Course Sauces
Dietary Need Gluten Free, Grain Free, Mushroom Free, Paleo Vegan, Soy Free
Servings 16 Servings


  • 1 1/2 pounds roma tomatoes
  • 1 large yellow onion diced
  • 1 stalk celery diced
  • 1 shallot diced
  • 4 cloves garlic diced
  • 1 tablespoon dried oregano
  • 1 teaspoon granulated garlic
  • 1 teaspoon dried onion flakes
  • 1/4 teaspoon red pepper flakes (optional)
  • 1/4 cup vegetable broth (look for Mushroom-Free broth if needed)
  • 3 cups chopped tomatoes canned or packaged
  • 1/2 cup fresh basil leaves firmly packed and chopped


  • Put the roma tomatoes in a blender and process on high speed until smooth. Pour through a strainer to remove the seeds and skins. Set aside.
  • Put the onion, celery, shallot, and garlic in a large dry saucepan over medium-high heat and cook, stirring occasionally, until the vegetables and the bottom of the saucepan are browned, about 5 minutes. Add the oregano, granulated garlic, dried onion flakes, and optional red pepper flakes and cook, stirring almost constantly, for 1 minute. Stir in the broth and cook until the bottom of the saucepan is dry and browned, 5 to 10 minutes. Stir in the chopped tomatoes and strained roma tomatoes and bring to a simmer. Decrease the heat to medium and cook for 15 minutes. Stir in the basil. Serve hot. Stored in a sealed container, Bravo Tomato Sauce will keep for 1 week in the refrigerator.

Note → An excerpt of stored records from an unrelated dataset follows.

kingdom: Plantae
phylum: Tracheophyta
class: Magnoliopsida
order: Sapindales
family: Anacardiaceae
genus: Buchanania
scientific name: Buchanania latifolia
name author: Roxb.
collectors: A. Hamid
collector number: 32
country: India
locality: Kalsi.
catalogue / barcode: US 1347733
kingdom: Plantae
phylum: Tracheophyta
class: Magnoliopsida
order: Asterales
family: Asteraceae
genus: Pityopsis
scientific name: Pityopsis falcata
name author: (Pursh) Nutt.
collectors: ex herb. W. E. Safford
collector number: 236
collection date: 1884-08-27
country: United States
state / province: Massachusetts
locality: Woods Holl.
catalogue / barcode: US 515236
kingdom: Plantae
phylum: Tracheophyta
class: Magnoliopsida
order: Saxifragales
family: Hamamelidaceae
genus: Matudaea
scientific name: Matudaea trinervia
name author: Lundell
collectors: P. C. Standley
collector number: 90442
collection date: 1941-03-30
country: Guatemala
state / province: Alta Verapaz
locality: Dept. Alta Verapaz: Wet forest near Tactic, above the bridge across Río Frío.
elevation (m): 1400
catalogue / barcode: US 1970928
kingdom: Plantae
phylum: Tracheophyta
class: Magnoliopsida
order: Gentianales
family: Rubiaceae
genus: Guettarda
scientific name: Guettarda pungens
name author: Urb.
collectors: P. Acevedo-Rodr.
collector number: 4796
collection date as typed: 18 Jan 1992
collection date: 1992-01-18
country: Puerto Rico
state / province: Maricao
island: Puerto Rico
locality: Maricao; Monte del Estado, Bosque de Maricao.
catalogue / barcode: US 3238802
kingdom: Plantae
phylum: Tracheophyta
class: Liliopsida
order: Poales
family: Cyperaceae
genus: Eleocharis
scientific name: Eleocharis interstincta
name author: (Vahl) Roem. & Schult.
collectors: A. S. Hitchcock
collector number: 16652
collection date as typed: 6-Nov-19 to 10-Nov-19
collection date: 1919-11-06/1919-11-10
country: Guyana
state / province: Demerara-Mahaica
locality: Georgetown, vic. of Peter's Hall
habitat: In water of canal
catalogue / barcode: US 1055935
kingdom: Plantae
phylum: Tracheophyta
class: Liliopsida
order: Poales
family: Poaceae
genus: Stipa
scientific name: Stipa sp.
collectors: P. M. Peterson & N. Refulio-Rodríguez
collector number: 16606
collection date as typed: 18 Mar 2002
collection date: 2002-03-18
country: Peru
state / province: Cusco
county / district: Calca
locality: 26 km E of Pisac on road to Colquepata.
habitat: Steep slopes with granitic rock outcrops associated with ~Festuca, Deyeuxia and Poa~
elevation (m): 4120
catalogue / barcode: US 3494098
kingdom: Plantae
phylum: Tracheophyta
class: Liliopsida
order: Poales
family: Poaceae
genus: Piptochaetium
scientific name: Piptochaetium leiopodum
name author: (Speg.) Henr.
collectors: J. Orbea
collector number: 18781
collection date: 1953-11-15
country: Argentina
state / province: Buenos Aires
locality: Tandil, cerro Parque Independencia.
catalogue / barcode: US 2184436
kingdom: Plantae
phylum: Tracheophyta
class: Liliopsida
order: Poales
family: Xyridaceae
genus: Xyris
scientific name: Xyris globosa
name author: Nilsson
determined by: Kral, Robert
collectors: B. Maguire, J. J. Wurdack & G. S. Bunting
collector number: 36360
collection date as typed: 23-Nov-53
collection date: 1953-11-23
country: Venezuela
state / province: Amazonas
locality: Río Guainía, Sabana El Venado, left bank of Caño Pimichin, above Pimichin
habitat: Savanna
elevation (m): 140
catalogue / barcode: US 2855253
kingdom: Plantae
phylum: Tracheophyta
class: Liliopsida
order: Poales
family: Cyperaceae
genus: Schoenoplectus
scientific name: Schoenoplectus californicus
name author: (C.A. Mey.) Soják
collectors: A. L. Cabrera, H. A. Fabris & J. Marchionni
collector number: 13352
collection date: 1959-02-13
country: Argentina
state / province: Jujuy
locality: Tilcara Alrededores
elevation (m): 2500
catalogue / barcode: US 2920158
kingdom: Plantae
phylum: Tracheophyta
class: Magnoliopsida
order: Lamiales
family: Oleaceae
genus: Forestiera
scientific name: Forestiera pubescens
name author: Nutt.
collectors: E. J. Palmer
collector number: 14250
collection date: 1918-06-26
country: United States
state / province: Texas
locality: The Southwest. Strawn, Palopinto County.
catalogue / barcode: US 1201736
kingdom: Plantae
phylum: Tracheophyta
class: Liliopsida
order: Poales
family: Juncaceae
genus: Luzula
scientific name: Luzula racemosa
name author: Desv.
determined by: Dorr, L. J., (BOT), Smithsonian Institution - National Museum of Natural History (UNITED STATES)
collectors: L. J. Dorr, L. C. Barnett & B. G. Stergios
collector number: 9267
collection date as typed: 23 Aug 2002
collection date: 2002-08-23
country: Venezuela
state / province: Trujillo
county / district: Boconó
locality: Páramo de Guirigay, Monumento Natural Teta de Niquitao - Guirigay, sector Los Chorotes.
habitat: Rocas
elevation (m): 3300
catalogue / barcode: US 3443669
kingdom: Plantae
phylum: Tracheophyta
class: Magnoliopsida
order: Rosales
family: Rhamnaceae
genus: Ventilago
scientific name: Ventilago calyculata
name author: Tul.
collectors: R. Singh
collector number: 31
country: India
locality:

Per serving (1/2 cup): calories: 25.5, protein: 1 g, carbohydrates: 5.7 g, fat: 0.2 g, calcium: 16.9 mg, sodium: 9.7 mg, omega-3: 0 g
• The yield for Bravo Tomato Sauce is double that of all the other sauces in this book because it is used in so many recipes. I recommend always having some on hand.
• Depending on your preference, the sauce can be left chunky or processed in batches in a blender until smooth.